◆ Work task
Output every entry below word for word, minus the images.

◆ Supplied records
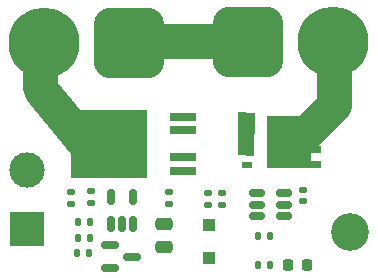
<source format=gbr>
%TF.GenerationSoftware,KiCad,Pcbnew,(6.0.6)*%
%TF.CreationDate,2022-10-10T16:19:53+08:00*%
%TF.ProjectId,NMOS_SWITCH,4e4d4f53-5f53-4574-9954-43482e6b6963,rev?*%
%TF.SameCoordinates,Original*%
%TF.FileFunction,Soldermask,Top*%
%TF.FilePolarity,Negative*%
%FSLAX46Y46*%
G04 Gerber Fmt 4.6, Leading zero omitted, Abs format (unit mm)*
G04 Created by KiCad (PCBNEW (6.0.6)) date 2022-10-10 16:19:53*
%MOMM*%
%LPD*%
G01*
G04 APERTURE LIST*
G04 Aperture macros list*
%AMRoundRect*
0 Rectangle with rounded corners*
0 $1 Rounding radius*
0 $2 $3 $4 $5 $6 $7 $8 $9 X,Y pos of 4 corners*
0 Add a 4 corners polygon primitive as box body*
4,1,4,$2,$3,$4,$5,$6,$7,$8,$9,$2,$3,0*
0 Add four circle primitives for the rounded corners*
1,1,$1+$1,$2,$3*
1,1,$1+$1,$4,$5*
1,1,$1+$1,$6,$7*
1,1,$1+$1,$8,$9*
0 Add four rect primitives between the rounded corners*
20,1,$1+$1,$2,$3,$4,$5,0*
20,1,$1+$1,$4,$5,$6,$7,0*
20,1,$1+$1,$6,$7,$8,$9,0*
20,1,$1+$1,$8,$9,$2,$3,0*%
%AMFreePoly0*
4,1,17,2.675000,1.605000,1.875000,1.605000,1.875000,0.935000,2.675000,0.935000,2.675000,0.335000,1.875000,0.335000,1.875000,-0.335000,2.675000,-0.335000,2.675000,-0.935000,1.875000,-0.935000,1.875000,-1.605000,2.675000,-1.605000,2.675000,-2.205000,-1.875000,-2.205000,-1.875000,2.205000,2.675000,2.205000,2.675000,1.605000,2.675000,1.605000,$1*%
G04 Aperture macros list end*
%ADD10C,3.000000*%
%ADD11C,0.100000*%
%ADD12R,3.000000X3.000000*%
%ADD13C,3.000000*%
%ADD14RoundRect,0.135000X-0.135000X-0.185000X0.135000X-0.185000X0.135000X0.185000X-0.135000X0.185000X0*%
%ADD15RoundRect,0.135000X0.135000X0.185000X-0.135000X0.185000X-0.135000X-0.185000X0.135000X-0.185000X0*%
%ADD16FreePoly0,0.000000*%
%ADD17R,0.850000X0.500000*%
%ADD18R,2.200000X0.800000*%
%ADD19R,6.400000X5.800000*%
%ADD20C,3.200000*%
%ADD21RoundRect,0.250000X0.475000X-0.250000X0.475000X0.250000X-0.475000X0.250000X-0.475000X-0.250000X0*%
%ADD22RoundRect,0.135000X0.185000X-0.135000X0.185000X0.135000X-0.185000X0.135000X-0.185000X-0.135000X0*%
%ADD23RoundRect,0.218750X0.218750X0.256250X-0.218750X0.256250X-0.218750X-0.256250X0.218750X-0.256250X0*%
%ADD24RoundRect,0.135000X-0.185000X0.135000X-0.185000X-0.135000X0.185000X-0.135000X0.185000X0.135000X0*%
%ADD25R,1.100000X1.100000*%
%ADD26RoundRect,0.150000X-0.587500X-0.150000X0.587500X-0.150000X0.587500X0.150000X-0.587500X0.150000X0*%
%ADD27RoundRect,0.150000X0.512500X0.150000X-0.512500X0.150000X-0.512500X-0.150000X0.512500X-0.150000X0*%
%ADD28RoundRect,0.150000X0.150000X-0.512500X0.150000X0.512500X-0.150000X0.512500X-0.150000X-0.512500X0*%
%ADD29RoundRect,0.140000X0.170000X-0.140000X0.170000X0.140000X-0.170000X0.140000X-0.170000X-0.140000X0*%
%ADD30RoundRect,1.500000X1.500000X1.500000X-1.500000X1.500000X-1.500000X-1.500000X1.500000X-1.500000X0*%
%ADD31C,6.000000*%
%ADD32RoundRect,1.500000X-1.500000X-1.500000X1.500000X-1.500000X1.500000X1.500000X-1.500000X1.500000X0*%
G04 APERTURE END LIST*
D10*
X168300000Y-92800000D02*
X164975000Y-96125000D01*
D11*
G36*
X161550000Y-93400000D02*
G01*
X161525000Y-96975000D01*
X160175000Y-96925000D01*
X160175000Y-93375000D01*
X161550000Y-93400000D01*
G37*
X161550000Y-93400000D02*
X161525000Y-96975000D01*
X160175000Y-96925000D01*
X160175000Y-93375000D01*
X161550000Y-93400000D01*
D10*
X151275000Y-87350000D02*
X161325000Y-87375000D01*
X168300000Y-87425000D02*
X168300000Y-92800000D01*
X143475000Y-91275000D02*
X143475000Y-87875000D01*
X148150000Y-97175000D02*
X143550000Y-91500000D01*
D12*
%TO.C,J1*%
X142325000Y-103300000D03*
D13*
X142325000Y-98300000D03*
%TD*%
D14*
%TO.C,R10*%
X146690000Y-104000000D03*
X147710000Y-104000000D03*
%TD*%
%TO.C,R11*%
X146590000Y-105275000D03*
X147610000Y-105275000D03*
%TD*%
D15*
%TO.C,R8*%
X162960000Y-103825000D03*
X161940000Y-103825000D03*
%TD*%
D16*
%TO.C,Q2*%
X164500000Y-95900000D03*
D17*
X160950000Y-93995000D03*
X160950000Y-95265000D03*
X160950000Y-96535000D03*
X160950000Y-97805000D03*
%TD*%
D18*
%TO.C,U1*%
X155550000Y-98330000D03*
X155550000Y-97190000D03*
D19*
X149250000Y-96050000D03*
D18*
X155550000Y-94910000D03*
X155550000Y-93770000D03*
%TD*%
D20*
%TO.C,H1*%
X169700000Y-103525000D03*
%TD*%
D21*
%TO.C,C1*%
X153975000Y-104750000D03*
X153975000Y-102850000D03*
%TD*%
D22*
%TO.C,R1*%
X146050000Y-101110000D03*
X146050000Y-100090000D03*
%TD*%
D23*
%TO.C,D3*%
X166037500Y-106325000D03*
X164462500Y-106325000D03*
%TD*%
D24*
%TO.C,R2*%
X147750000Y-100015000D03*
X147750000Y-101035000D03*
%TD*%
D22*
%TO.C,R4*%
X154375000Y-101135000D03*
X154375000Y-100115000D03*
%TD*%
D25*
%TO.C,D2*%
X157725000Y-102900000D03*
X157725000Y-105700000D03*
%TD*%
D24*
%TO.C,R6*%
X157700000Y-100215000D03*
X157700000Y-101235000D03*
%TD*%
D26*
%TO.C,Q1*%
X149387500Y-104650000D03*
X149387500Y-106550000D03*
X151262500Y-105600000D03*
%TD*%
D27*
%TO.C,U2*%
X164137500Y-102150000D03*
X164137500Y-101200000D03*
X164137500Y-100250000D03*
X161862500Y-100250000D03*
X161862500Y-101200000D03*
X161862500Y-102150000D03*
%TD*%
D28*
%TO.C,U3*%
X149450000Y-102837500D03*
X150400000Y-102837500D03*
X151350000Y-102837500D03*
X151350000Y-100562500D03*
X149450000Y-100562500D03*
%TD*%
D22*
%TO.C,R5*%
X158850000Y-101260000D03*
X158850000Y-100240000D03*
%TD*%
D14*
%TO.C,R7*%
X161915000Y-106275000D03*
X162935000Y-106275000D03*
%TD*%
D29*
%TO.C,C2*%
X165675000Y-100905000D03*
X165675000Y-99945000D03*
%TD*%
D30*
%TO.C,J2*%
X151025000Y-87550000D03*
D31*
X143825000Y-87550000D03*
%TD*%
D32*
%TO.C,J3*%
X161025000Y-87400000D03*
D31*
X168225000Y-87400000D03*
%TD*%
D15*
%TO.C,R9*%
X147710000Y-102650000D03*
X146690000Y-102650000D03*
%TD*%
M02*

</source>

◆ Result of the task
<source format=gbr>
%TF.GenerationSoftware,KiCad,Pcbnew,(6.0.6)*%
%TF.CreationDate,2022-10-10T16:19:53+08:00*%
%TF.ProjectId,NMOS_SWITCH,4e4d4f53-5f53-4574-9954-43482e6b6963,rev?*%
%TF.SameCoordinates,Original*%
%TF.FileFunction,Soldermask,Top*%
%TF.FilePolarity,Negative*%
%FSLAX46Y46*%
G04 Gerber Fmt 4.6, Leading zero omitted, Abs format (unit mm)*
G04 Created by KiCad (PCBNEW (6.0.6)) date 2022-10-10 16:19:53*
%MOMM*%
%LPD*%
G01*
G04 APERTURE LIST*
G04 Aperture macros list*
%AMRoundRect*
0 Rectangle with rounded corners*
0 $1 Rounding radius*
0 $2 $3 $4 $5 $6 $7 $8 $9 X,Y pos of 4 corners*
0 Add a 4 corners polygon primitive as box body*
4,1,4,$2,$3,$4,$5,$6,$7,$8,$9,$2,$3,0*
0 Add four circle primitives for the rounded corners*
1,1,$1+$1,$2,$3*
1,1,$1+$1,$4,$5*
1,1,$1+$1,$6,$7*
1,1,$1+$1,$8,$9*
0 Add four rect primitives between the rounded corners*
20,1,$1+$1,$2,$3,$4,$5,0*
20,1,$1+$1,$4,$5,$6,$7,0*
20,1,$1+$1,$6,$7,$8,$9,0*
20,1,$1+$1,$8,$9,$2,$3,0*%
%AMFreePoly0*
4,1,17,2.675000,1.605000,1.875000,1.605000,1.875000,0.935000,2.675000,0.935000,2.675000,0.335000,1.875000,0.335000,1.875000,-0.335000,2.675000,-0.335000,2.675000,-0.935000,1.875000,-0.935000,1.875000,-1.605000,2.675000,-1.605000,2.675000,-2.205000,-1.875000,-2.205000,-1.875000,2.205000,2.675000,2.205000,2.675000,1.605000,2.675000,1.605000,$1*%
G04 Aperture macros list end*
%ADD10C,3.000000*%
%ADD11C,0.100000*%
%ADD12R,3.000000X3.000000*%
%ADD13C,3.000000*%
%ADD14RoundRect,0.135000X-0.135000X-0.185000X0.135000X-0.185000X0.135000X0.185000X-0.135000X0.185000X0*%
%ADD15RoundRect,0.135000X0.135000X0.185000X-0.135000X0.185000X-0.135000X-0.185000X0.135000X-0.185000X0*%
%ADD16FreePoly0,0.000000*%
%ADD17R,0.850000X0.500000*%
%ADD18R,2.200000X0.800000*%
%ADD19R,6.400000X5.800000*%
%ADD20C,3.200000*%
%ADD21RoundRect,0.250000X0.475000X-0.250000X0.475000X0.250000X-0.475000X0.250000X-0.475000X-0.250000X0*%
%ADD22RoundRect,0.135000X0.185000X-0.135000X0.185000X0.135000X-0.185000X0.135000X-0.185000X-0.135000X0*%
%ADD23RoundRect,0.218750X0.218750X0.256250X-0.218750X0.256250X-0.218750X-0.256250X0.218750X-0.256250X0*%
%ADD24RoundRect,0.135000X-0.185000X0.135000X-0.185000X-0.135000X0.185000X-0.135000X0.185000X0.135000X0*%
%ADD25R,1.100000X1.100000*%
%ADD26RoundRect,0.150000X-0.587500X-0.150000X0.587500X-0.150000X0.587500X0.150000X-0.587500X0.150000X0*%
%ADD27RoundRect,0.150000X0.512500X0.150000X-0.512500X0.150000X-0.512500X-0.150000X0.512500X-0.150000X0*%
%ADD28RoundRect,0.150000X0.150000X-0.512500X0.150000X0.512500X-0.150000X0.512500X-0.150000X-0.512500X0*%
%ADD29RoundRect,0.140000X0.170000X-0.140000X0.170000X0.140000X-0.170000X0.140000X-0.170000X-0.140000X0*%
%ADD30RoundRect,1.500000X1.500000X1.500000X-1.500000X1.500000X-1.500000X-1.500000X1.500000X-1.500000X0*%
%ADD31C,6.000000*%
%ADD32RoundRect,1.500000X-1.500000X-1.500000X1.500000X-1.500000X1.500000X1.500000X-1.500000X1.500000X0*%
G04 APERTURE END LIST*
D10*
X168300000Y-92800000D02*
X164975000Y-96125000D01*
D11*
G36*
X161550000Y-93400000D02*
G01*
X161525000Y-96975000D01*
X160175000Y-96925000D01*
X160175000Y-93375000D01*
X161550000Y-93400000D01*
G37*
X161550000Y-93400000D02*
X161525000Y-96975000D01*
X160175000Y-96925000D01*
X160175000Y-93375000D01*
X161550000Y-93400000D01*
D10*
X151275000Y-87350000D02*
X161325000Y-87375000D01*
X168300000Y-87425000D02*
X168300000Y-92800000D01*
X143475000Y-91275000D02*
X143475000Y-87875000D01*
X148150000Y-97175000D02*
X143550000Y-91500000D01*
D12*
%TO.C,J1*%
X142325000Y-103300000D03*
D13*
X142325000Y-98300000D03*
%TD*%
D14*
%TO.C,R10*%
X146690000Y-104000000D03*
X147710000Y-104000000D03*
%TD*%
%TO.C,R11*%
X146590000Y-105275000D03*
X147610000Y-105275000D03*
%TD*%
D15*
%TO.C,R8*%
X162960000Y-103825000D03*
X161940000Y-103825000D03*
%TD*%
D16*
%TO.C,Q2*%
X164500000Y-95900000D03*
D17*
X160950000Y-93995000D03*
X160950000Y-95265000D03*
X160950000Y-96535000D03*
X160950000Y-97805000D03*
%TD*%
D18*
%TO.C,U1*%
X155550000Y-98330000D03*
X155550000Y-97190000D03*
D19*
X149250000Y-96050000D03*
D18*
X155550000Y-94910000D03*
X155550000Y-93770000D03*
%TD*%
D20*
%TO.C,H1*%
X169700000Y-103525000D03*
%TD*%
D21*
%TO.C,C1*%
X153975000Y-104750000D03*
X153975000Y-102850000D03*
%TD*%
D22*
%TO.C,R1*%
X146050000Y-101110000D03*
X146050000Y-100090000D03*
%TD*%
D23*
%TO.C,D3*%
X166037500Y-106325000D03*
X164462500Y-106325000D03*
%TD*%
D24*
%TO.C,R2*%
X147750000Y-100015000D03*
X147750000Y-101035000D03*
%TD*%
D22*
%TO.C,R4*%
X154375000Y-101135000D03*
X154375000Y-100115000D03*
%TD*%
D25*
%TO.C,D2*%
X157725000Y-102900000D03*
X157725000Y-105700000D03*
%TD*%
D24*
%TO.C,R6*%
X157700000Y-100215000D03*
X157700000Y-101235000D03*
%TD*%
D26*
%TO.C,Q1*%
X149387500Y-104650000D03*
X149387500Y-106550000D03*
X151262500Y-105600000D03*
%TD*%
D27*
%TO.C,U2*%
X164137500Y-102150000D03*
X164137500Y-101200000D03*
X164137500Y-100250000D03*
X161862500Y-100250000D03*
X161862500Y-101200000D03*
X161862500Y-102150000D03*
%TD*%
D28*
%TO.C,U3*%
X149450000Y-102837500D03*
X150400000Y-102837500D03*
X151350000Y-102837500D03*
X151350000Y-100562500D03*
X149450000Y-100562500D03*
%TD*%
D22*
%TO.C,R5*%
X158850000Y-101260000D03*
X158850000Y-100240000D03*
%TD*%
D14*
%TO.C,R7*%
X161915000Y-106275000D03*
X162935000Y-106275000D03*
%TD*%
D29*
%TO.C,C2*%
X165675000Y-100905000D03*
X165675000Y-99945000D03*
%TD*%
D30*
%TO.C,J2*%
X151025000Y-87550000D03*
D31*
X143825000Y-87550000D03*
%TD*%
D32*
%TO.C,J3*%
X161025000Y-87400000D03*
D31*
X168225000Y-87400000D03*
%TD*%
D15*
%TO.C,R9*%
X147710000Y-102650000D03*
X146690000Y-102650000D03*
%TD*%
M02*

</source>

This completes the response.